Dataset extract: Begin

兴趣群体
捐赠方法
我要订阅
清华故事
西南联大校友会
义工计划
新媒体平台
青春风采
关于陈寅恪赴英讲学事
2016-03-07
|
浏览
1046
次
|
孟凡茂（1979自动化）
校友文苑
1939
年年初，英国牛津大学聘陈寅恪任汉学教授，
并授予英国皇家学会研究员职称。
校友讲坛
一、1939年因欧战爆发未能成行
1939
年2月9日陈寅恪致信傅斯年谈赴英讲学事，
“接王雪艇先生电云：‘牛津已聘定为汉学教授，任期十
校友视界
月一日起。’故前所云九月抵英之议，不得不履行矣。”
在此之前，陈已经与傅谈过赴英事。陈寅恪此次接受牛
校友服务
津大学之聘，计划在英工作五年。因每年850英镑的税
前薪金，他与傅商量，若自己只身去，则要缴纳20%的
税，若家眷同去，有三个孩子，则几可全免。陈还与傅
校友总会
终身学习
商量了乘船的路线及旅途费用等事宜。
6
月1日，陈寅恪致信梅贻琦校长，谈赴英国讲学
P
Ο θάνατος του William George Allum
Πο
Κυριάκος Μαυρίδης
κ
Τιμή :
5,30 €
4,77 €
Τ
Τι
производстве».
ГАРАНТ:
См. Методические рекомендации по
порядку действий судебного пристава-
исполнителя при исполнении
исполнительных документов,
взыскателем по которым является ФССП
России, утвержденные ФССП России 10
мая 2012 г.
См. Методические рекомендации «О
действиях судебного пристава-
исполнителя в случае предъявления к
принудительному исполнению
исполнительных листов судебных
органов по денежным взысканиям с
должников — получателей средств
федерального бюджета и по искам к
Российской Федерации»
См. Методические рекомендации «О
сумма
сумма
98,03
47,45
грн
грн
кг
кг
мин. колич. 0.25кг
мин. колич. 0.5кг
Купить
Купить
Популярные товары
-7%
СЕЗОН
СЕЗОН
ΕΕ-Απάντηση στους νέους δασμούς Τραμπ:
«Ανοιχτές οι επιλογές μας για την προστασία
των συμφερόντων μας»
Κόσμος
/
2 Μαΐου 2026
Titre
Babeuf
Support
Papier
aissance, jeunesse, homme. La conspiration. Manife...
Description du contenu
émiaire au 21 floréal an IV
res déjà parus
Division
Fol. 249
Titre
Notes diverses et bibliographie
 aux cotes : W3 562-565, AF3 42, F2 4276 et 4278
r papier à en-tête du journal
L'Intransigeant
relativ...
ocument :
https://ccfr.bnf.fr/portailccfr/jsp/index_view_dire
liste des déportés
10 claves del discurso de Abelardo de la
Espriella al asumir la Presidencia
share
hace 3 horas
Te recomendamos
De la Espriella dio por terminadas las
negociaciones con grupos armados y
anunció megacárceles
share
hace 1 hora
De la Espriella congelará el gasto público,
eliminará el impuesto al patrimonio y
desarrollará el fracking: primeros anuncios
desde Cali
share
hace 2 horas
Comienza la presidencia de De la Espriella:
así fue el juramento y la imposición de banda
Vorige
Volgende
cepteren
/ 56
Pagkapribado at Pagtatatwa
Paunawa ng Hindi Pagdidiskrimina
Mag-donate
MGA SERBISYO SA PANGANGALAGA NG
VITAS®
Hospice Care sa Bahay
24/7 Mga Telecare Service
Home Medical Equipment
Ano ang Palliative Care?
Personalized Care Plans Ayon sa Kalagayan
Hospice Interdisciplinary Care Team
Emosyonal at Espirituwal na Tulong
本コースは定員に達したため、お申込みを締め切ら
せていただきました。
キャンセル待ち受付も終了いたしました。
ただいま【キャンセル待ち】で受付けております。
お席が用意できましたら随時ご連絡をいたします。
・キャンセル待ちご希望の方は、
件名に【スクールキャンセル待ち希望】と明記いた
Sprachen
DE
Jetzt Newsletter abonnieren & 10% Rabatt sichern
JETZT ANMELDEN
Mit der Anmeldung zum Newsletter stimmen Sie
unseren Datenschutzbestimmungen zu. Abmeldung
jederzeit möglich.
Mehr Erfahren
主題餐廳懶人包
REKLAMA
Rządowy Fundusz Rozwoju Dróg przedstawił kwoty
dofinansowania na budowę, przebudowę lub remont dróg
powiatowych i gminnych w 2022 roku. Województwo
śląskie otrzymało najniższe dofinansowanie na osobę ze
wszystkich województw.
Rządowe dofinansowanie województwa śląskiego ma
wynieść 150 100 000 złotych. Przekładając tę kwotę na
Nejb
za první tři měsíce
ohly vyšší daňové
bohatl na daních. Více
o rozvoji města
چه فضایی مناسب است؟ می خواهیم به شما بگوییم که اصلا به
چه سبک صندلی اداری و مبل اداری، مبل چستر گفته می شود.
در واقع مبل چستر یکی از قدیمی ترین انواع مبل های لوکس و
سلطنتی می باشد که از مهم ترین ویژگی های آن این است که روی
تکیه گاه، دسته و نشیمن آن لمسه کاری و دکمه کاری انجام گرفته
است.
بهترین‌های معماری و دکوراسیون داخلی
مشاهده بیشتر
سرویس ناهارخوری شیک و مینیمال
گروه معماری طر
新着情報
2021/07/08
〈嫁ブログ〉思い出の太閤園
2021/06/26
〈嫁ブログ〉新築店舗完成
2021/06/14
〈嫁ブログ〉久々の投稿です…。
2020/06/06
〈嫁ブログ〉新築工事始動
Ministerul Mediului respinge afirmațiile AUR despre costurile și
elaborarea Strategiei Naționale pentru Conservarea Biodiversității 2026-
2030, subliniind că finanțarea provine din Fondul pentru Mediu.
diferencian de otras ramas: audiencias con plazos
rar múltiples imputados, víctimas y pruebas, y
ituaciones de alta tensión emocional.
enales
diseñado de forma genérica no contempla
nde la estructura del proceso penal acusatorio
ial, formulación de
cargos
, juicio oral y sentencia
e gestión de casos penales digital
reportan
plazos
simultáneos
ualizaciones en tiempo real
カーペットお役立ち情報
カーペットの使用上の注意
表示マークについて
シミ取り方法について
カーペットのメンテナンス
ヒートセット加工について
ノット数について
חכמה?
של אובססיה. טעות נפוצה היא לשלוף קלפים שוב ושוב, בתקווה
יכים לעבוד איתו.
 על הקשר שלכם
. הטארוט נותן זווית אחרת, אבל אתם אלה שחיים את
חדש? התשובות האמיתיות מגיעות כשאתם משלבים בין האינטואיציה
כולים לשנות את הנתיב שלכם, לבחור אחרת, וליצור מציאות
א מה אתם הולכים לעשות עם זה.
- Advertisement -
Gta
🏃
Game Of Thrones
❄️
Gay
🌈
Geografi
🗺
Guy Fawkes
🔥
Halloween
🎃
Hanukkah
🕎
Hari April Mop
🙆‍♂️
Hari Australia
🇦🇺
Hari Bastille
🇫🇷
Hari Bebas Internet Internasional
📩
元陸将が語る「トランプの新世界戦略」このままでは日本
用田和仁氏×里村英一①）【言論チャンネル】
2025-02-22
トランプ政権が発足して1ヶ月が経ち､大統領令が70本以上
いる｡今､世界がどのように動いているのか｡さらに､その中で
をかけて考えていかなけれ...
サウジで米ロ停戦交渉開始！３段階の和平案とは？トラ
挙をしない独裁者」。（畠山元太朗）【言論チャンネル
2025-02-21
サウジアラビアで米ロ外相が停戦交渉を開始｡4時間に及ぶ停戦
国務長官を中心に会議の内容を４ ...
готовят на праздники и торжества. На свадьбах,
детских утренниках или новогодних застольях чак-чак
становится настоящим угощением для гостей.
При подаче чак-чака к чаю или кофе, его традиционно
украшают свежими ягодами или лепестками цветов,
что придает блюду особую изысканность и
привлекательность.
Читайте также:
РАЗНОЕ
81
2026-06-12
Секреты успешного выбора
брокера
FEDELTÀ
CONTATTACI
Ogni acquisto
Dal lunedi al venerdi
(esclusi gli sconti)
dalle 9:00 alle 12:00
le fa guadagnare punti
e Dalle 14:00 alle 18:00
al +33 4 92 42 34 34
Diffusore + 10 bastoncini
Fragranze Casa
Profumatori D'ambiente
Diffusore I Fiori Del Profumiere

Dataset extract: End

* **Instruction**
Write out everything from the start of the records down to the line containing "исполнителя в случае предъявления к", including both ends, copying each line without any change.

* **Answer for the task**
兴趣群体
捐赠方法
我要订阅
清华故事
西南联大校友会
义工计划
新媒体平台
青春风采
关于陈寅恪赴英讲学事
2016-03-07
|
浏览
1046
次
|
孟凡茂（1979自动化）
校友文苑
1939
年年初，英国牛津大学聘陈寅恪任汉学教授，
并授予英国皇家学会研究员职称。
校友讲坛
一、1939年因欧战爆发未能成行
1939
年2月9日陈寅恪致信傅斯年谈赴英讲学事，
“接王雪艇先生电云：‘牛津已聘定为汉学教授，任期十
校友视界
月一日起。’故前所云九月抵英之议，不得不履行矣。”
在此之前，陈已经与傅谈过赴英事。陈寅恪此次接受牛
校友服务
津大学之聘，计划在英工作五年。因每年850英镑的税
前薪金，他与傅商量，若自己只身去，则要缴纳20%的
税，若家眷同去，有三个孩子，则几可全免。陈还与傅
校友总会
终身学习
商量了乘船的路线及旅途费用等事宜。
6
月1日，陈寅恪致信梅贻琦校长，谈赴英国讲学
P
Ο θάνατος του William George Allum
Πο
Κυριάκος Μαυρίδης
κ
Τιμή :
5,30 €
4,77 €
Τ
Τι
производстве».
ГАРАНТ:
См. Методические рекомендации по
порядку действий судебного пристава-
исполнителя при исполнении
исполнительных документов,
взыскателем по которым является ФССП
России, утвержденные ФССП России 10
мая 2012 г.
См. Методические рекомендации «О
действиях судебного пристава-
исполнителя в случае предъявления к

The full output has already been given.